■ Exercise task 1
In the article on extracting phone numbers from images, what is the maximum number of digits a phone number can have in E.164 format?
■ Exercise task 2
Reproduce the article on extracting phone numbers from images word for word, starting at the words "Understanding phone numbers" and ending after "About Phone Numbers.".

───── Page extract ─────

This post will show you how to use Computer Vision and Twilio Lookup to extract phone numbers from images and verify that they’re valid numbers. You’ll build a working example using code you can implement in your own .NET Core projects.

Understanding Computer Vision

Computer Vision is an artificial intelligence (AI) service that’s part of Microsoft Azure Cognitive Services, a collection of machine-learning tools that enable developers to apply AI capabilities to applications just by making an API call — no machine-learning expertise or on-premise server farms required.

The focus of Computer Vision (CV) is to extract information from images. This post will use CV’s ability to extract printed and handwritten text to recognize phone numbers, a capability called Object Detection. CV also has the ability to recognize familiar subjects, like brands and landmarks, and label image content, a capability known as Image Classification that’s helpful in content moderation.

For example, image classification would be used to identify the subject of a photograph as a business card and identify the brand on the card as “IBM”. Object detection would be used to extract the name, email address, and phone number from the card.

Azure Cognitive Services has other image processing capabilities, including face detection, video indexing, forms processing, and handwriting recognition. It also includes a Custom Vision solution for tailoring computer vision to specific domains.

Understanding phone numbers

The key to having a genuine understanding of phone numbers is to understand E.164, the international telephone numbering plan for the public switched telephone network (PSTN). It’s also helpful to be familiar with Falsehoods Programmers Believe About Phone Numbers.

Phone numbers on the PSTN are only unique when they include a country code. In E.164 format they’re expressed as  [+] [country code] [subscriber number including area code] and can have a maximum of fifteen digits.

Most of the time phone numbers aren’t written (or printed) in E.164 format, they’re written in a national format without a country code. For example, Twilio’s main phone number in E.164 format is +18448144627, but the number in national format is (844) 814-4627.

Phone numbers in other countries are different lengths and are formatted in different ways. Without the country code, a phone number in one country may be the same as one in a different country, even if it is formatted differently. It’s also worth noting that the formats for different types of numbers, such as mobile and landline numbers, are different in some countries.

You can determine if a phone number is “phone number-ish” with a regular expression like ^\+[1­­-9]\d{1,14}$, or HTML datatype attributes, or the .NET Core DataType.PhoneNumber enumeration. But you can’t tell if it’s a valid number without using a service like Twilio Lookup.

───── Source excerpt ─────

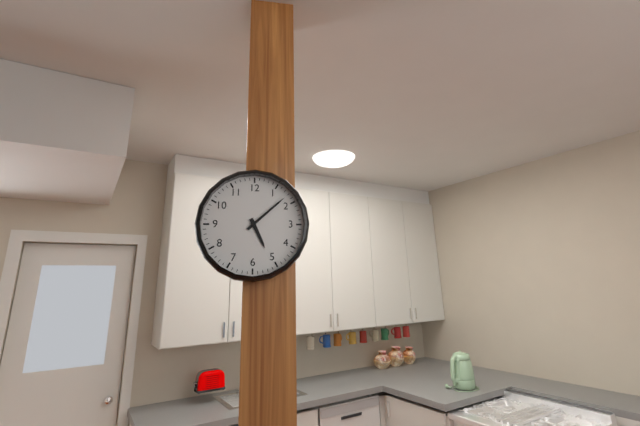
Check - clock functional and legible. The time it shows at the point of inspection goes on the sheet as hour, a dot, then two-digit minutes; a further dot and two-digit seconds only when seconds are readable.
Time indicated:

─────

■ Complete answer 1
Fifteen digits.

■ Complete answer 2
Understanding phone numbers

The key to having a genuine understanding of phone numbers is to understand E.164, the international telephone numbering plan for the public switched telephone network (PSTN). It’s also helpful to be familiar with Falsehoods Programmers Believe About Phone Numbers.